Transcribe the data verbatim and drop its images.

*SOURCE MATERIAL*.
════

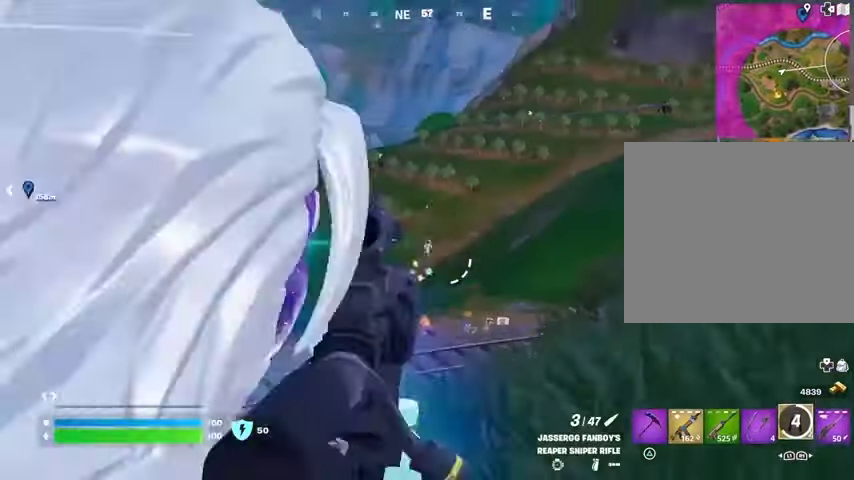
{"buttons": ["R1"], "left_stick": "up-left", "right_stick": "center", "events": [[67, "right_stick", "center"], [467, "R1", "down"]]}
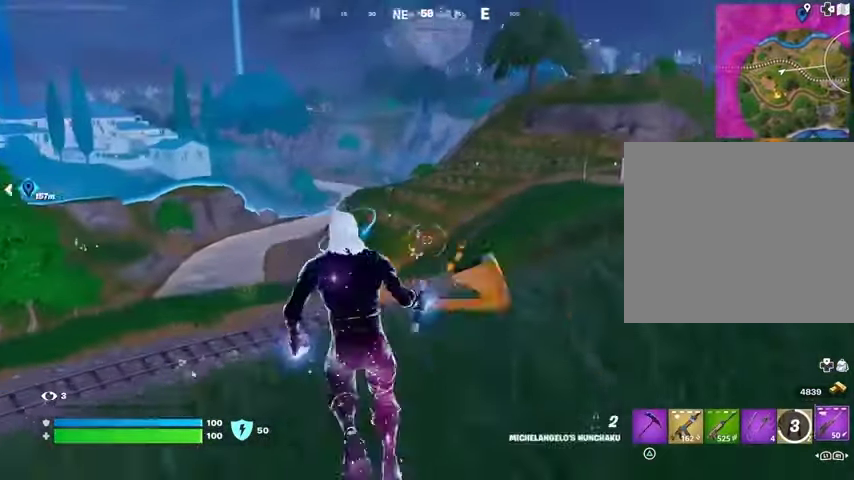
{"buttons": ["L2"], "left_stick": "up-right", "right_stick": "center", "events": [[67, "R1", "up"], [167, "L2", "down"], [167, "left_stick", "up-right"], [400, "right_stick", "left"], [500, "right_stick", "center"]]}
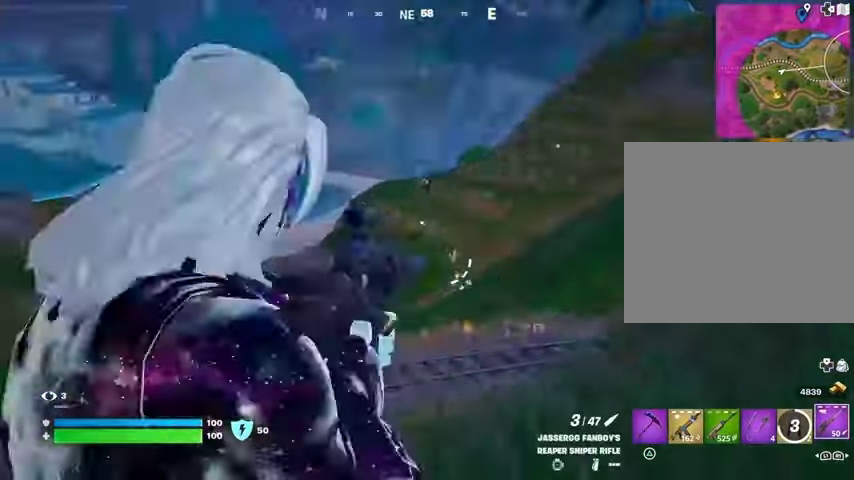
{"buttons": ["L2"], "left_stick": "up-right", "right_stick": "center", "events": [[67, "right_stick", "right"], [200, "right_stick", "down"], [333, "right_stick", "down-right"], [467, "right_stick", "center"]]}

════

*TASK ANSWER*.
{"buttons": ["R1"], "left_stick": "up-left", "right_stick": "center", "events": [[67, "right_stick", "center"], [467, "R1", "down"]]}
{"buttons": ["L2"], "left_stick": "up-right", "right_stick": "center", "events": [[67, "R1", "up"], [167, "L2", "down"], [167, "left_stick", "up-right"], [400, "right_stick", "left"], [500, "right_stick", "center"]]}
{"buttons": ["L2"], "left_stick": "up-right", "right_stick": "center", "events": [[67, "right_stick", "right"], [200, "right_stick", "down"], [333, "right_stick", "down-right"], [467, "right_stick", "center"]]}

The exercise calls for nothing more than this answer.